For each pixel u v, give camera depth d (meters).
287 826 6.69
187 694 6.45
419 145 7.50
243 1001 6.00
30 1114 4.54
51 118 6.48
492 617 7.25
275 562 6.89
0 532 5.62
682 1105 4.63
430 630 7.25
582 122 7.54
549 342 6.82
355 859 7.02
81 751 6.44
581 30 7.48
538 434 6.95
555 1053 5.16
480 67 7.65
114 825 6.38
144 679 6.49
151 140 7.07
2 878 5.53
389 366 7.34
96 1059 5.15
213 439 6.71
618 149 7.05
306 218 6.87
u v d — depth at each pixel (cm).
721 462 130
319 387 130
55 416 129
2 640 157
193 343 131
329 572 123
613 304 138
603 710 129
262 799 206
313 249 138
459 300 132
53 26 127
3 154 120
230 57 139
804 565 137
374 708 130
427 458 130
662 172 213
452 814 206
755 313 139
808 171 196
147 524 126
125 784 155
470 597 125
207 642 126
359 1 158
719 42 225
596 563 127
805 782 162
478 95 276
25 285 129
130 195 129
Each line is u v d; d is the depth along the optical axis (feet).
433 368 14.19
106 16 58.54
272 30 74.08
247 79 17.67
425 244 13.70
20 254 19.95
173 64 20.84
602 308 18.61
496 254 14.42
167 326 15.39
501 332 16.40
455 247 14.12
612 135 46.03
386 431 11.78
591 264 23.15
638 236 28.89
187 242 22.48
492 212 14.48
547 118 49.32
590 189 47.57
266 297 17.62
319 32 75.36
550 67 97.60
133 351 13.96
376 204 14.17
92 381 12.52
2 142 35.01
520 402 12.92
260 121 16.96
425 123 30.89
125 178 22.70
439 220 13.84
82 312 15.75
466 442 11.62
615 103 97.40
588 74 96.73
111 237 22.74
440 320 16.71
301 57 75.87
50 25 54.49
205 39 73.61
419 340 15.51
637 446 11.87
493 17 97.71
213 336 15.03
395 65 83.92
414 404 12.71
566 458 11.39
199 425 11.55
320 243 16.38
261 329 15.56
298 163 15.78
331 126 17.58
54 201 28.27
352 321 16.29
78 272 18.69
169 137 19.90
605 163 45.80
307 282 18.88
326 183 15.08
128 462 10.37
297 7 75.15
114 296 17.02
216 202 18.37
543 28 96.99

▶ TO DO: Whichever lines of the data include the word "depth", pull them out.

▶ ANSWER AREA:
For each pixel u v, give camera depth d (meters).
u v d — depth at each pixel (cm).
Each line is u v d; d is the depth along the optical axis (feet).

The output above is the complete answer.